- The Bank of Japan has kept interest rates in negative territory since February 2016.
- Japanese inflation has stayed above the central bank’s 2% goal for over a year and a half.
- USD/JPY corrective advance could extend beyond 145.00 with a dovish central bank.
The Bank of Japan (BoJ) will announce its monetary policy decision early Tuesday, with market participants expecting no surprises from it. The central bank has kept its benchmark rate unchanged at -0.1% since early 2016 and will likely keep it that way once again. Additionally, the central bank established a Yield Curve Control (YCC) policy, limiting the yield flotation on its 10-year government bond. Regarding the latter, the latest decision was to allow a 50 basis point (bps) band on either side of its 0% target.

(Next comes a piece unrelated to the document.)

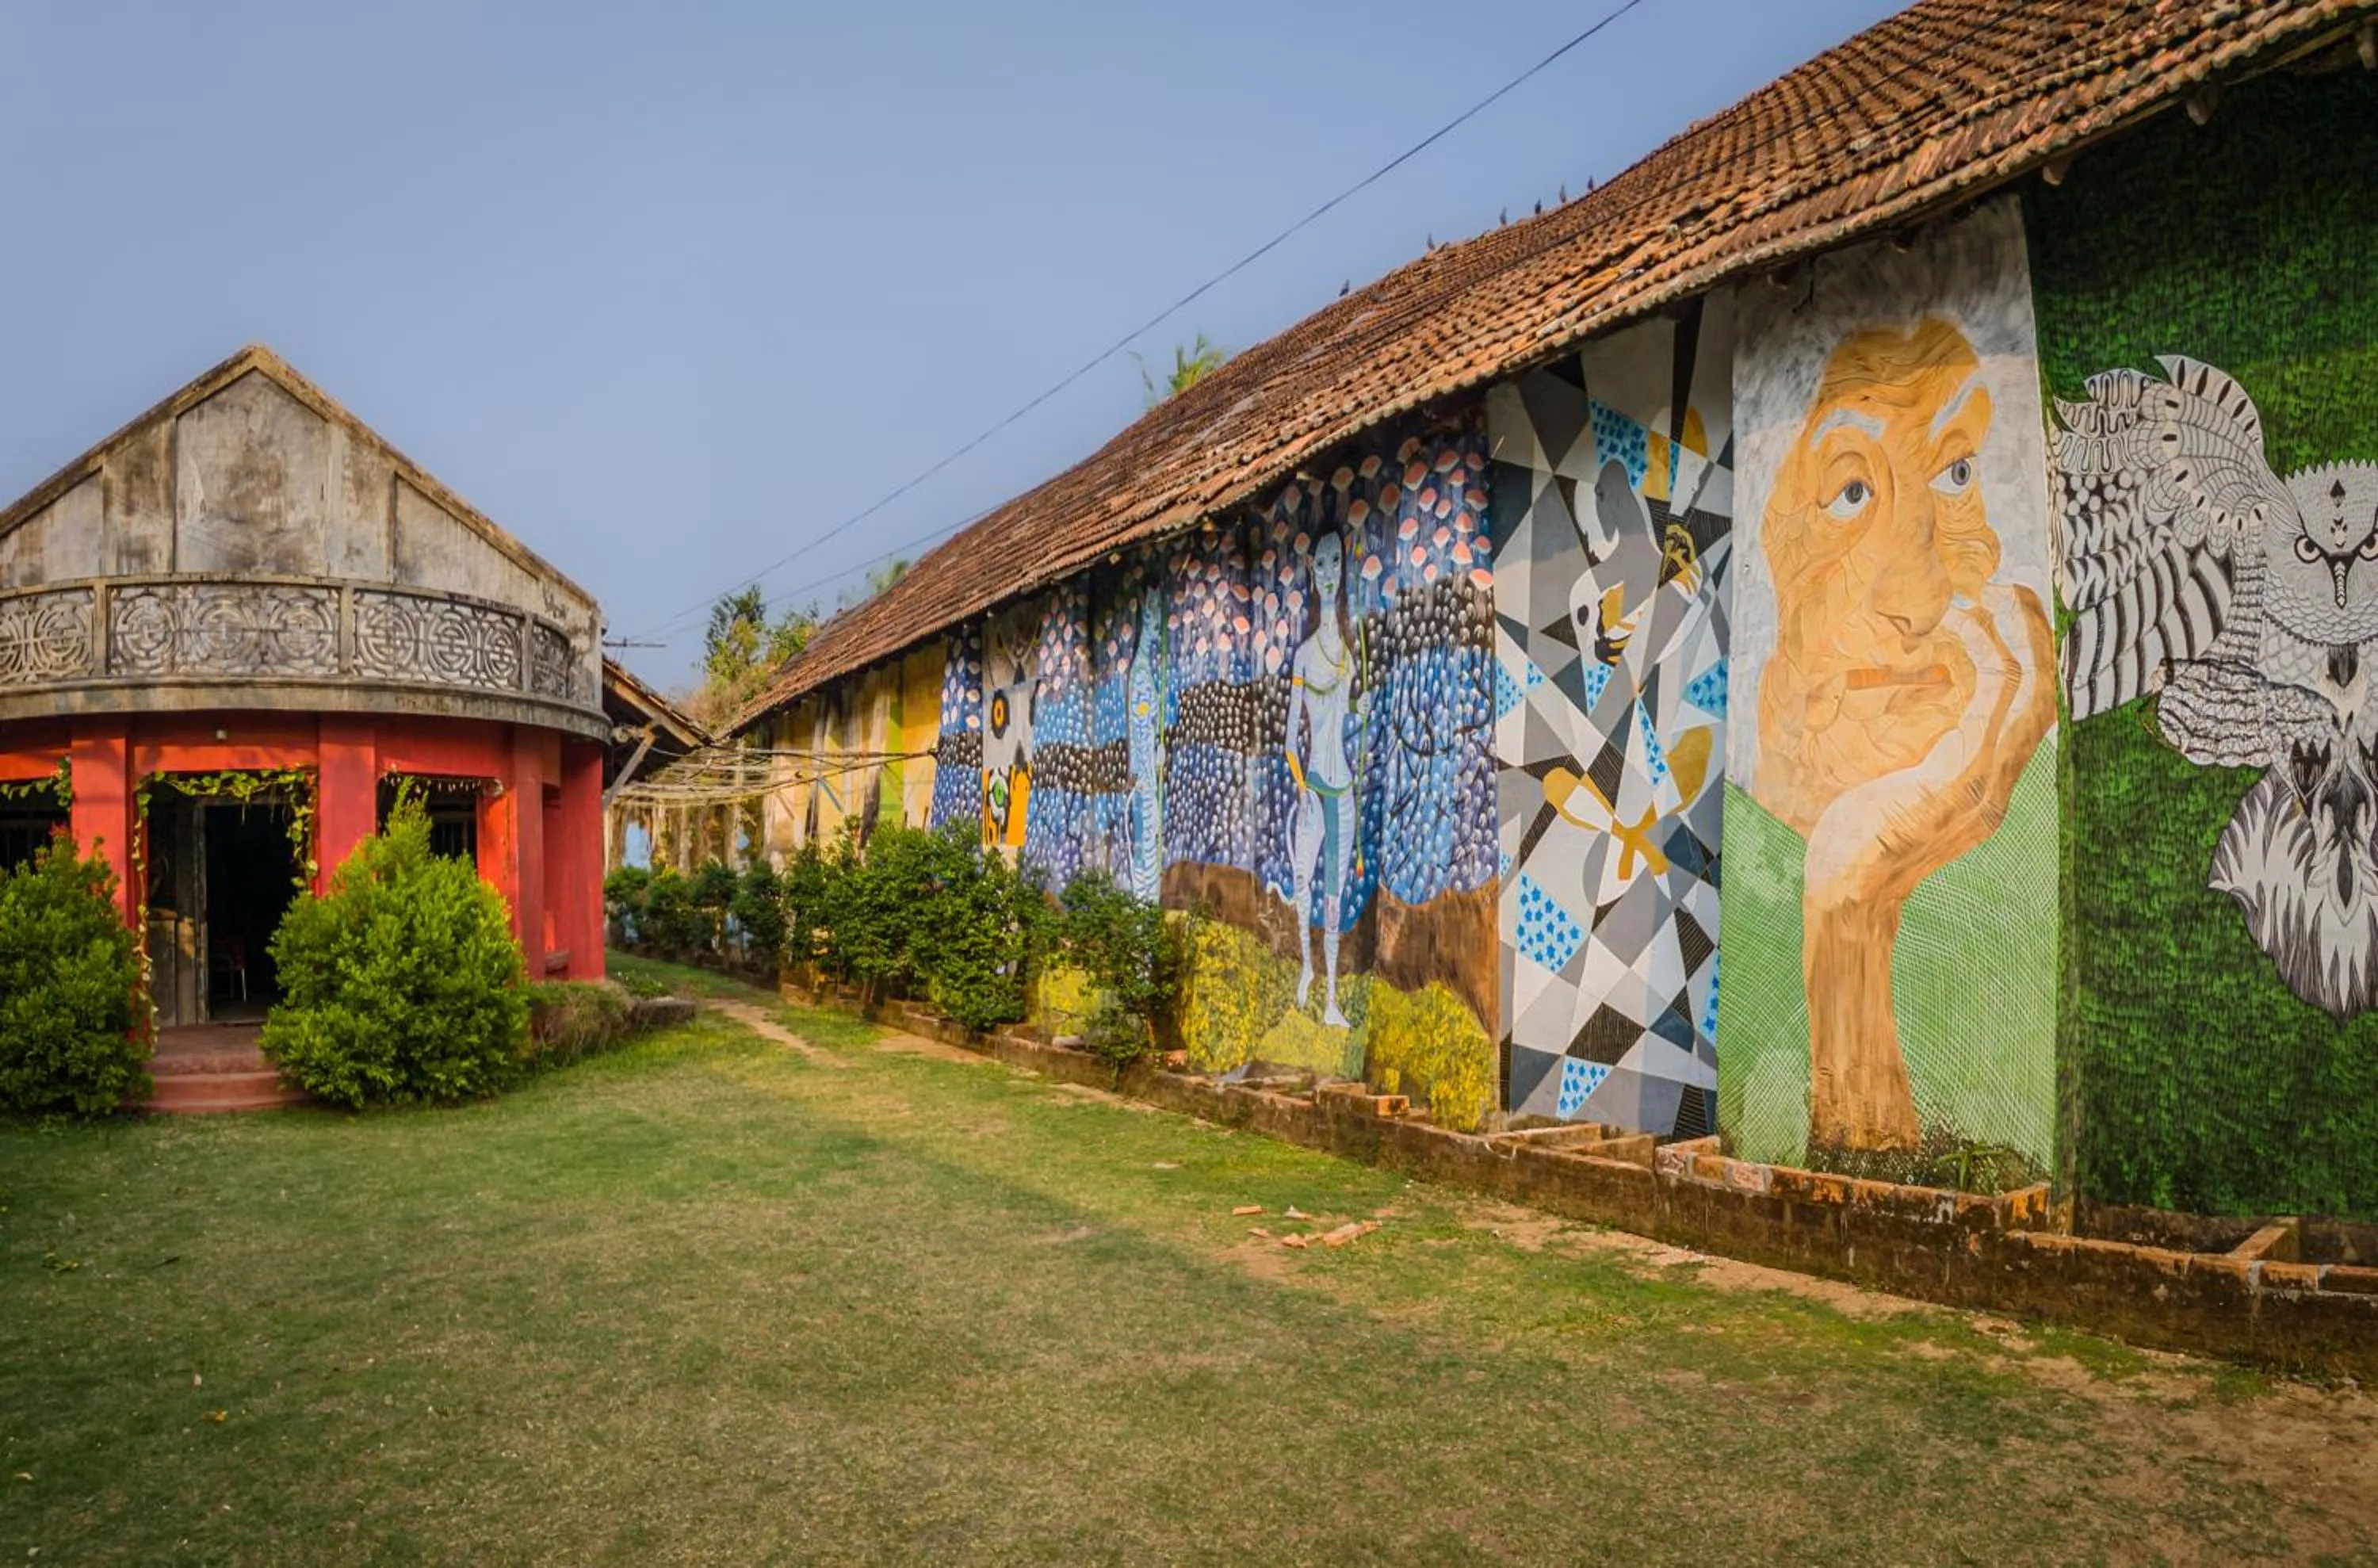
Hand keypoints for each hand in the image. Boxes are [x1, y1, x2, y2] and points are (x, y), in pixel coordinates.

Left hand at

Policymakers are still waiting for more evidence that price pressures have reached healthier levels even though annual inflation has been above 2% for over a year and a half. At the same time, fears about the consequences of leaving the ultra-loose monetary policy held them back. Officials are paving the way for a rate hike when most major central banks would engage in rate cuts.
Governor Kazuo Ueda recently noted that the accommodative monetary policy and the effects of economic stimulus measures are supporting the Japanese economy while adding policymakers will patiently continue monetary easing under YCC to support economic activity and the cycle of wage growth.
Additionally, BoJ Deputy Governor Ryozo Himino recently discussed the benefits of a rate hike. Such comments fueled speculation the central bank was preparing to act, but Governor Ueda quickly clarified that’s not the case. At the time being, there are 15% odds a rate hike will be delivered in April.
If something, the focus will revolve around a potential adjustment of the Yield Curve Control program and any relevant change in the wording of the statement.
BoJ officials always express concerns about USD/JPY wild rides one way or the other, although the recent JPY appreciation brought some relief, as a weaker Japanese Yen means soaring import prices and a wider trade deficit. The recent downward correction makes it easy for BoJ’s officials to avoid damaging the economy should they finally decide to drop the ultra-loose monetary policy.
USD/JPY possible scenarios
From a technical point of view, the daily chart for the USD/JPY pair shows that the risk skews to the downside, with the ongoing advance seemingly corrective. The pair is recovering above a mildly bullish 200 Simple Moving Average (SMA) but still far below a bearish 20 SMA, which extends its slide below the 100 SMA. Finally, technical indicators are correcting oversold readings, aiming higher within negative levels.
An on-hold BoJ with a dovish communique, without hints of potential tightening, will likely push the pair north. An intermediate resistance level comes at 143.60 en route to the 144.40 region. Opposed, clearer clues on monetary policy adjustments could back the Japanese Yen. USD/JPY’s immediate support level comes at 142.45, followed by the 141.80 price zone.